Problem description: Which lines of the material contain the word "from"? Show each one.

**** Stored data

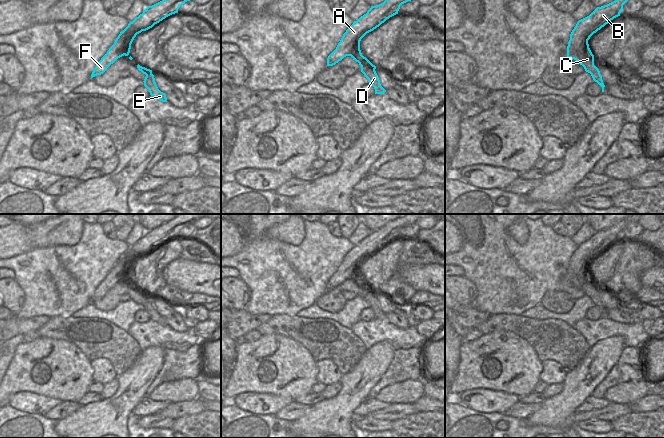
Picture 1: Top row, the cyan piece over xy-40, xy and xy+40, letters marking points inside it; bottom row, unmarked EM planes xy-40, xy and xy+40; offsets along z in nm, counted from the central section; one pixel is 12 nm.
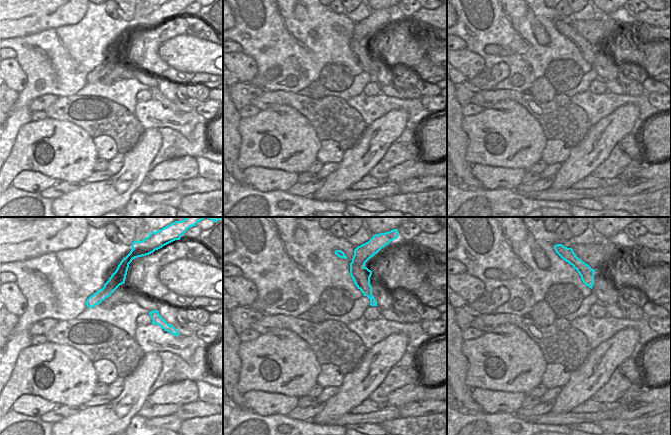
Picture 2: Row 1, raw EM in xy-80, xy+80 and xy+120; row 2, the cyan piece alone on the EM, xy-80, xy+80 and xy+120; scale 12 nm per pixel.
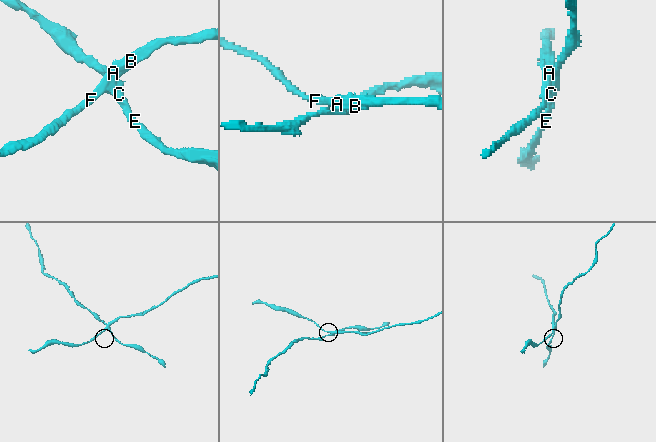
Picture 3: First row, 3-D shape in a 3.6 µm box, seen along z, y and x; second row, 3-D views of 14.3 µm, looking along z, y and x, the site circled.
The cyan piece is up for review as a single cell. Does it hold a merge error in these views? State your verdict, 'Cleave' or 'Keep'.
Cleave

********
**** Stored data

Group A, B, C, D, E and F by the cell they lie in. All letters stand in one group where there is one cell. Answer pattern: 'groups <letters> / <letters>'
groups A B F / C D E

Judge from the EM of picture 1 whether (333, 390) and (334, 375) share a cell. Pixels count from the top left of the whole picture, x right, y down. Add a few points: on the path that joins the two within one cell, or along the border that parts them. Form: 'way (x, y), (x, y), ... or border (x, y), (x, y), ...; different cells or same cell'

********
**** Stored data

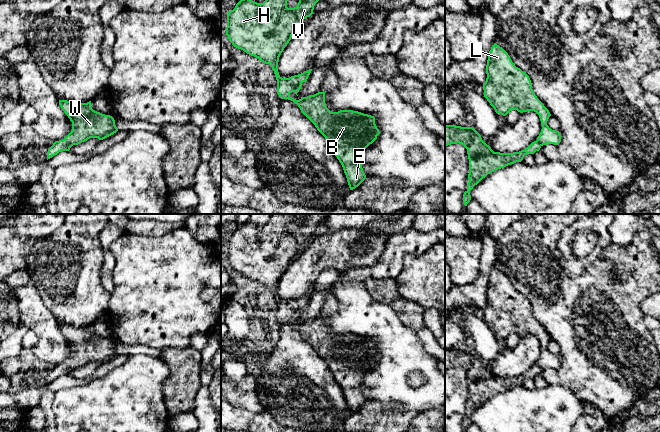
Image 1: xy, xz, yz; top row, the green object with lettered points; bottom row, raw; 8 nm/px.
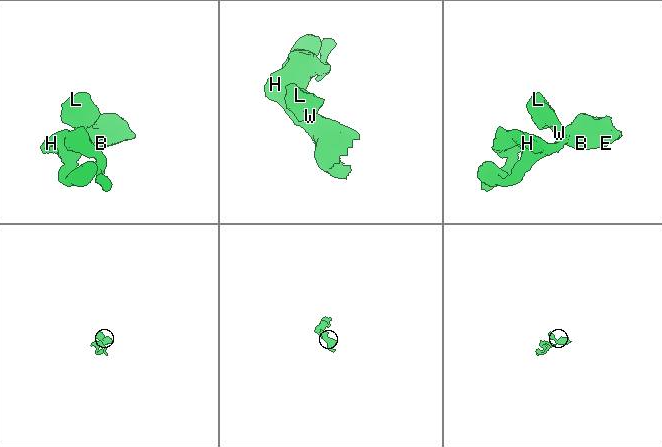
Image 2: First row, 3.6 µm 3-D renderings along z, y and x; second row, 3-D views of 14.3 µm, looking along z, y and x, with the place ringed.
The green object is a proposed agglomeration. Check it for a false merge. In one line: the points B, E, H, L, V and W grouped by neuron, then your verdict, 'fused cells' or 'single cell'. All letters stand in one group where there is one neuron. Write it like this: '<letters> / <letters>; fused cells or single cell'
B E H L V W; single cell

********

Answer for this exercise:
Picture 1: Top row, the cyan piece over xy-40, xy and xy+40, letters marking points inside it; bottom row, unmarked EM planes xy-40, xy and xy+40; offsets along z in nm, counted from the central section; one pixel is 12 nm.
Judge from the EM of picture 1 whether (333, 390) and (334, 375) share a cell. Pixels count from the top left of the whole picture, x right, y down. Add a few points: on the path that joins the two within one cell, or along the border that parts them. Form: 'way (x, y), (x, y), ... or border (x, y), (x, y), ...; different cells or same cell'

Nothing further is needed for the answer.